Vietcap証券のレポートも、MWGが2023-2024年の再構築期を経て、2025-2030年は「量から質への転換期」に入ったと分析しています。効率の悪い店舗や人員を整理したことで、今後の成長に向けた柔軟性が生まれた、と。
ベトナムのICT(情報通信技術)市場と家電市場は、2025-2030年に年率8.2%で成長すると予測されています。MWGにとっては追い風です。
鉄拳パンチ②:バックホアザン(BHX)の「北進戦略」
個人的に最もワクワクしているのが、食品スーパー「バックホアザン(Bách Hóa Xanh)」の拡大戦略です。
2025年9ヶ月間の売上は34兆4000億VND(約2200億円)で前年比14%増。中部地方に新規オープンした店舗のほとんどが損益分岐点を超えて黒字化しています。
9ヶ月間で520店舗を新規オープン。これ、年初の計画を大幅に上回ってるんです。
そして2026年からは「北進」を開始します。年間1000店舗ずつ出店する計画。ハノイを含む北部市場への本格進出です。
ベトナムの食品・日用品市場は600億USD(約9.6兆円)規模で、まだまだ成長余地が大きい。MWGはBHXが2028年に累積赤字を解消したらIPOする予定です。
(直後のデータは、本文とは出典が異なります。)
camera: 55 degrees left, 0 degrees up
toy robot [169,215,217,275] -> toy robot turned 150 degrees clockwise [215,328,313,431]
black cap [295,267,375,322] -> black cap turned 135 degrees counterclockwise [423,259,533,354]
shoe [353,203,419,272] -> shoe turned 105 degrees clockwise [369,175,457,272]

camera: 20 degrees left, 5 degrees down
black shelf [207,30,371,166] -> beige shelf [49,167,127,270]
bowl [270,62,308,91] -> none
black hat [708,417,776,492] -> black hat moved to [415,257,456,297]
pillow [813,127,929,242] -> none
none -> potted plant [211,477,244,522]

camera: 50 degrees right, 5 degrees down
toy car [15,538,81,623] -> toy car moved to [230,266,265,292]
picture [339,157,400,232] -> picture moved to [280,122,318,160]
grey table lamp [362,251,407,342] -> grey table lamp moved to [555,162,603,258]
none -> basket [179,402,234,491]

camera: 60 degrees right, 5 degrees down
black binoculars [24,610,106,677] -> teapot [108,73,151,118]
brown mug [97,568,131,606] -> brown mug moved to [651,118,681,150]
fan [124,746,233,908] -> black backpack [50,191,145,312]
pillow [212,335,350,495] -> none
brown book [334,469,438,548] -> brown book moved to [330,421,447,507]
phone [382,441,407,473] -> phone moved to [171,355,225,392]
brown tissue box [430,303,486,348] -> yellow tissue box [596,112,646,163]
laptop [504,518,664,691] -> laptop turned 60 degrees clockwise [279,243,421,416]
先月、ハノイ市内のバックホアザンに初めて行ったんですが、正直驚きました。品揃えはベトナムの伝統市場に近いのに、清潔で価格も明瞭。レジも早い。「これなら近所の市場じゃなくてこっちに来るよな」と納得しました。
実際、ベトナムの消費者行動は急速に変化しています。特に若い世代は「便利さ」「スピード」「健康への配慮」を重視する。この流れが、伝統的な市場から現代的な小売チェーンへの移行を加速させています。
鉄拳パンチ③:インドネシア「EraBlue」の快進撃
MWGが東南アジア市場へ飛躍する鍵を握るのが、インドネシアの家電チェーン「EraBlue」です。
2025年9ヶ月間の売上は前年比70%増。新規に57店舗をオープンし、総店舗数は144店舗に到達しました。2025年末の目標は150店舗、2027年の目標は500店舗です。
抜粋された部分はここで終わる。